LONDON (Reuters) – Asian spot liquefied natural gas (LNG) prices were down this week on softer Spring demand but further downside is limited as Asian buyers are expected to start to return to the market.
The average LNG price for June delivery into north-east Asia was estimated at $25.40 per metric million British thermal units (mmBtu), down $7.60, or around 23%, from the previous week, industry sources said.
“The current LNG market trend is flat to bearish as we are now firmly into the shoulder season (where demand for gas is lower) and a similar downward pressure is being felt on the TTF (Dutch gas price),” said Kaushal Ramesh, senior LNG and gas analyst at Rystad Energy.
Shoulder season is the months after winter and ahead of summer – March, April and early May – when demand for gas is usually lower.
“Prices are now at a level where price-sensitive South Asia has returned to the market, as observed from a string of cargoes purchased over the last couple of weeks at sub-$30/mmBtu prices. This trend is set to continue in the very near term, as this region has been on the sidelines for several months,” he added.
China’s overall LNG imports last month fell 17% year-on-year to 4.63 million tonnes, the lowest in two years.
Right now, China’s strict COVID-19 lockdown has lowered demand but Asian markets could experience a hot summer with above than average temperatures, translating into high power demand and accordingly higher demand for LNG.
Refinitiv Eikon data show warmer and drier weather in China is ecxpected over the next two weeks, while temperatures will be 1-3 degrees Celsius above normal in Korea and Japan.

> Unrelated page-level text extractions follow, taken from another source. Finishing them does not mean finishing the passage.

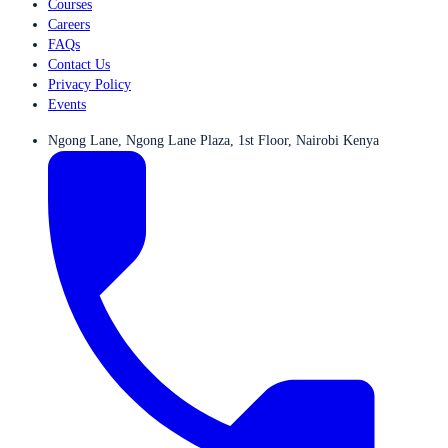
Courses
Careers
FAQs
Contact Us
Privacy Policy
Events
Ngong Lane, Ngong Lane Plaza, 1st Floor, Nairobi Kenya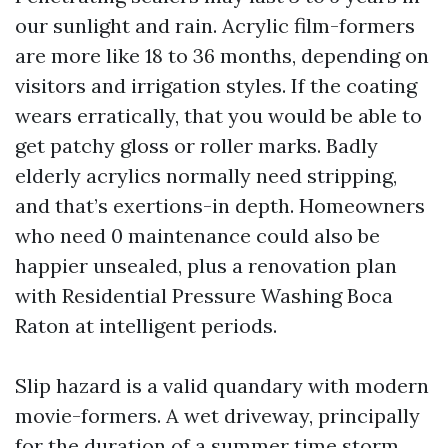
our sunlight and rain. Acrylic film-formers
are more like 18 to 36 months, depending on
visitors and irrigation styles. If the coating
wears erratically, that you would be able to
get patchy gloss or roller marks. Badly
elderly acrylics normally need stripping,
and that’s exertions-in depth. Homeowners
who need 0 maintenance could also be
happier unsealed, plus a renovation plan
with Residential Pressure Washing Boca
Raton at intelligent periods.
Slip hazard is a valid quandary with modern
movie-formers. A wet driveway, principally
for the duration of a summer time storm,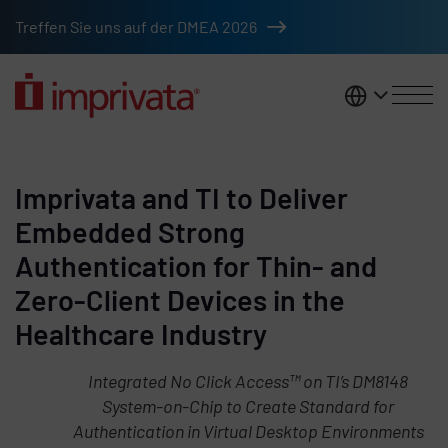
Skip to main content
Treffen Sie uns auf der DMEA 2026
DACH
Imprivata and TI to Deliver
Embedded Strong
Authentication for Thin- and
Zero-Client Devices in the
Healthcare Industry
Integrated No Click Access™ on TI’s DM8148
System-on-Chip to Create Standard for
Authentication in Virtual Desktop Environments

In Europe, LNG deliveries have remained firm in April and the continent is expected to surpass the record level observed in January, said Nnenna Amobi, senior LNG analyst at Refinitiv.
Russian gas pipeline supplies to Europe have so far remained stable, but market players are concerned over possible disruptions of Russian gas as a deadline for rouble payments nears.
On Monday, Kremlin spokesman Dmitry Peskov said there was still time for so-called “unfriendly” countries to switch to payments for gas in roubles that are due in May.
“A scenario of an outright disruption in Russian pipeline flows may push the TTF back over $100/mmBtu, so that upside risk still looms over the market like a dark cloud,” Ramesh said.